Not Everything is Decentralized - The Daily Gwei #39
Just because a protocol is decentralized, doesn't mean the front-end has to be.
There was a copycat YFI token spun up over the last 24 hours called YFII that has caused some divide in the DeFi community. This divide has led some people to call this copycat token a scam which then led to what happened just a few hours ago - Balancer blacklisted the YFII/DAI pool from its front-end interface.
Now, of course, people are in Balancer’s Discord server saying that Balancer isn’t “decentralized” or is going against what DeFi is meant to be - I think it’s more nuanced that. There’s a key difference between the decentralized smart contracts that live on Ethereum and the centralized front-end that users interact with to access those smart contracts. For example, anyone is able to directly interact with the Balancer contracts via various means (using Etherscan, MyEtherWallet/MyCrypto or a third party app) but obviously the way most users will interact with them are by using Balancer’s official front-end. I actually wrote a guide on how to interact with the Set Protocol smart contracts using Etherscan and MyEtherWallet if you wanted to see what this looks like in practice.

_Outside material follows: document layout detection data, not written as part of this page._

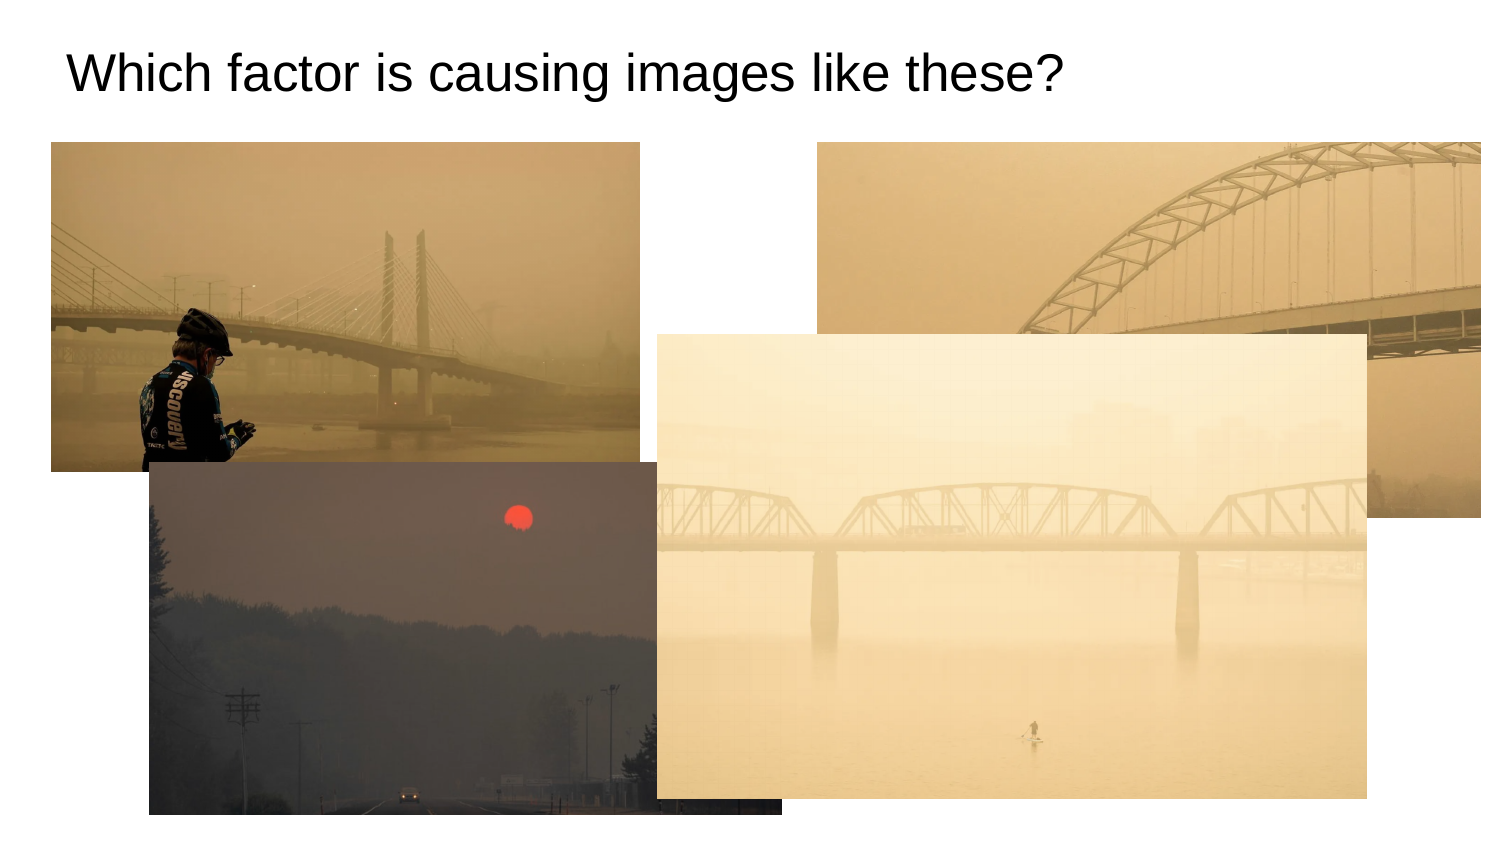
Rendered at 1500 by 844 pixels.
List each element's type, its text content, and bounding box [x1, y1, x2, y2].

picture [50, 141, 1482, 815]
title Which factor is causing images like these? [51, 23, 1449, 117]
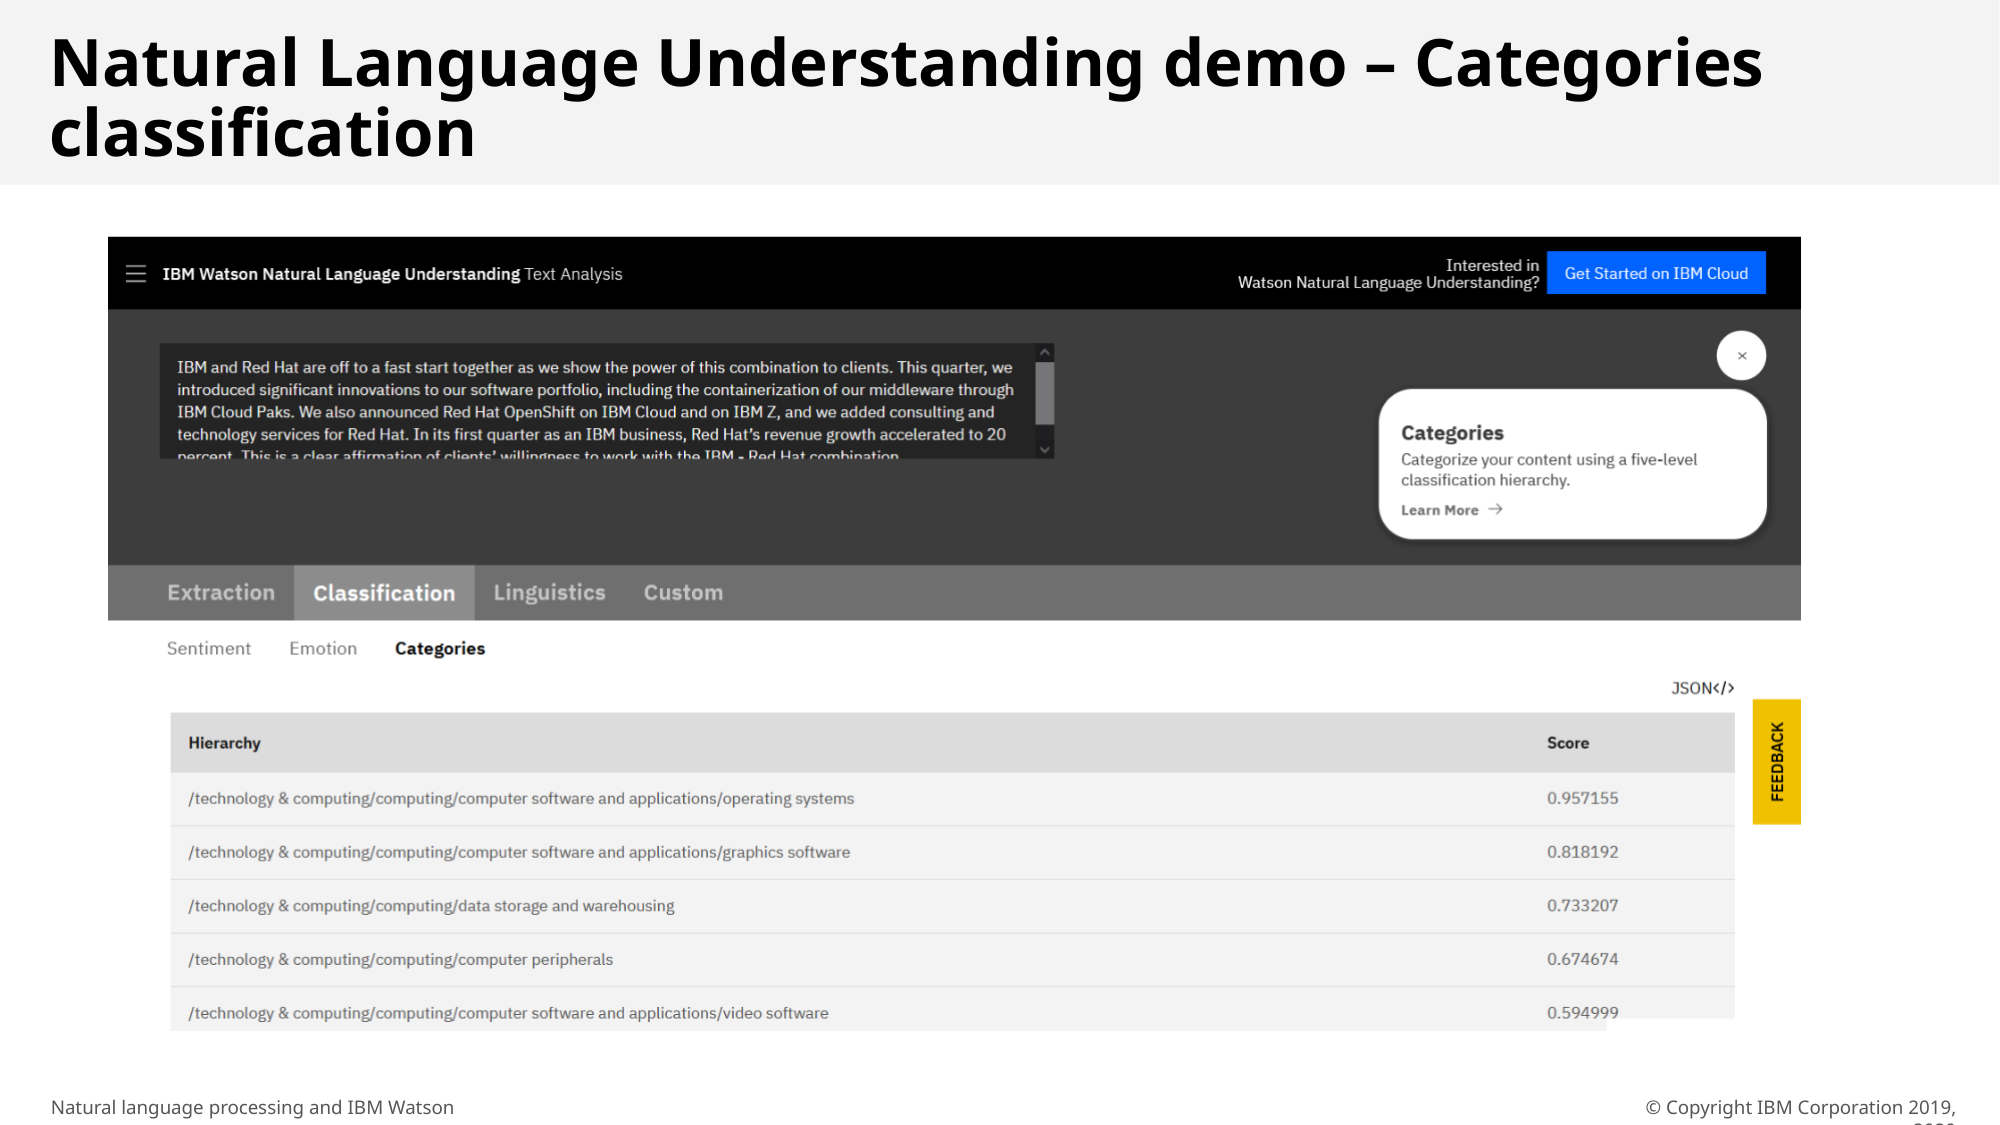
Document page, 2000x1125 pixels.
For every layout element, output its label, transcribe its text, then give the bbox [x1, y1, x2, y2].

title Natural Language Understanding demo – Categories classification [34, 29, 1944, 171]
footer © Copyright IBM Corporation 2019, 2020 [1616, 1096, 1972, 1125]
picture [108, 236, 1801, 1031]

This begs the question - are the protocol creators/maintainers (who also maintain the front-end) expected to remain “neutral” in these cases? Or are they meant to be the arbiters of what is considered a “scam” and what isn’t? I think it’s unfair to expect the maintainer of a front-end to be held to some gold standard of having to be totally “decentralized” and let scams/frauds run free on their platform - that is not what it means to be “DeFi”. If people want to buy a token via a DEX like Balancer, they still can by using the smart contracts but people shouldn’t expect the centralized front-ends to remain neutral.

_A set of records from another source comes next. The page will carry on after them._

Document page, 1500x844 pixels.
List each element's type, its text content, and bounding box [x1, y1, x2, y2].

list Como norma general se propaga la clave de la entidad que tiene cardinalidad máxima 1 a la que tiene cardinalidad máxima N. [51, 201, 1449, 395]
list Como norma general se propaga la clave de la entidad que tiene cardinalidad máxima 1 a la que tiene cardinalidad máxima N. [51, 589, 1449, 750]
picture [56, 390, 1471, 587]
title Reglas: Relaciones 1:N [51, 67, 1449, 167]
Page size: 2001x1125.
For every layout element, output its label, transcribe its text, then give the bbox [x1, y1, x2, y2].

Though, taking the other side of this, we can also look at it from a user perspective. Imagine that a user was providing liquidity to the YFII/DAI pool on Balancer and they went to check on it today only to discover that the pool is gone from the front-end. Now, of course, this user is going to panic and immediately think that they’ve been scammed or their money is lost. The only choice they now have is to either try to figure out how to interact with the contracts manually or go through support channels. The weird thing here is that those support channels are usually the team themselves so if the team removed the pool from the frontend because they thought it was a scam or fraudulent, would they even help this person to retrieve their funds? Would it be up to the community to help in this case? I don’t think this is the case with the Balancer team/community but it could happen in other communities!
Uniswap has also been struggling with this issue for a while where users were unhappy with the insufficient warnings displayed on Uniswap’s front-end about scam tokens. This is because on Uniswap you can enter the contract address of a token and it’ll pull the ticker (such as ‘ETH’) and display that for the user. Scammers tend to play on this by creating new token contracts of popular new tokens and use the same name so that when a user enters in the fake contract address, they believe that it’s the real one (though Uniswap has much better warnings now). Though, this only happens if Uniswap hasn’t verified and added the token to the dropdown menu themselves.

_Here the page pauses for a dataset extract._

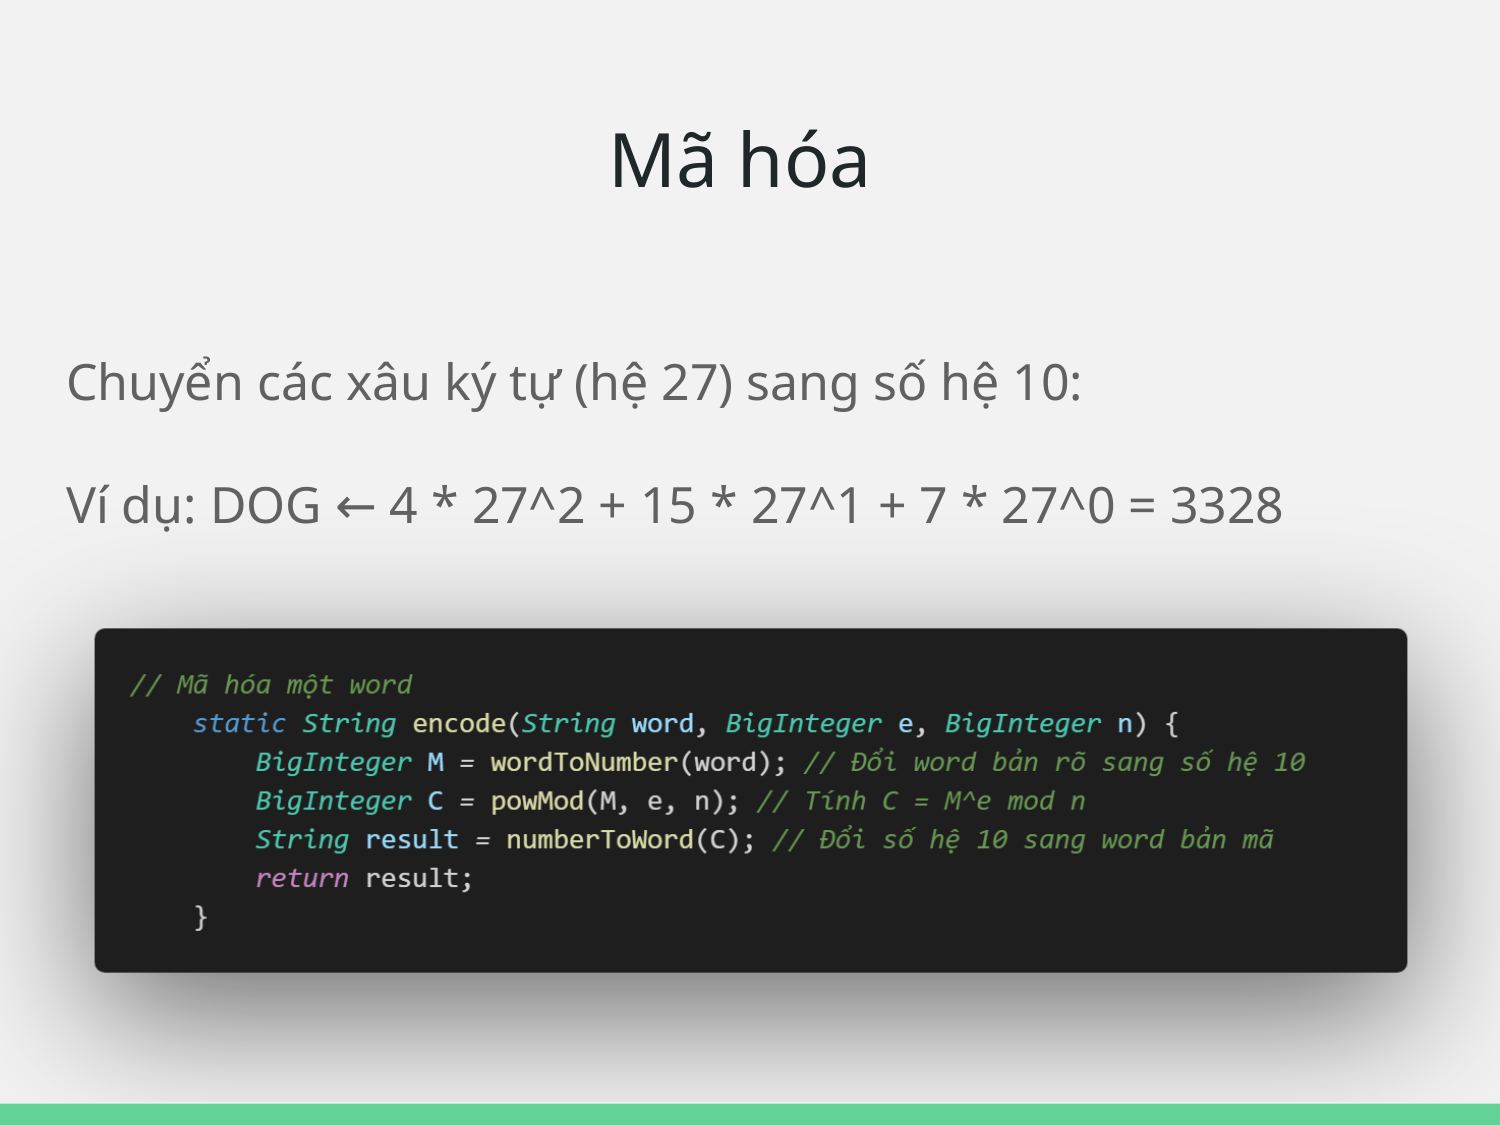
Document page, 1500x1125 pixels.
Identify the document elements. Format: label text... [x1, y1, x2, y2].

list Chuyển các xâu ký tự (hệ 27) sang số hệ 10: Ví dụ: DOG ← 4 * 27^2 + 15 * 27^1 + 7 * 27^0 = 3328 [51, 305, 1449, 495]
picture [0, 496, 1500, 1102]
title Mã hóa [51, 97, 1449, 223]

What I would like to see more of is projects hosting their front-end on services like IPFS or developers forking the front-ends (if open source) and creating a vibrant ecosystem that taps into these contracts. We already do see this happening to some extent with services like InstaDApp, Zerion and ZapperFi allowing users to interact with different protocols outside of the “official” front-ends. This is obviously great for decentralization and gives users multiple platforms to choose from.
Have a great day everyone,
Anthony Sassano
All information presented above is for educational purposes only and should not be taken as investment advice.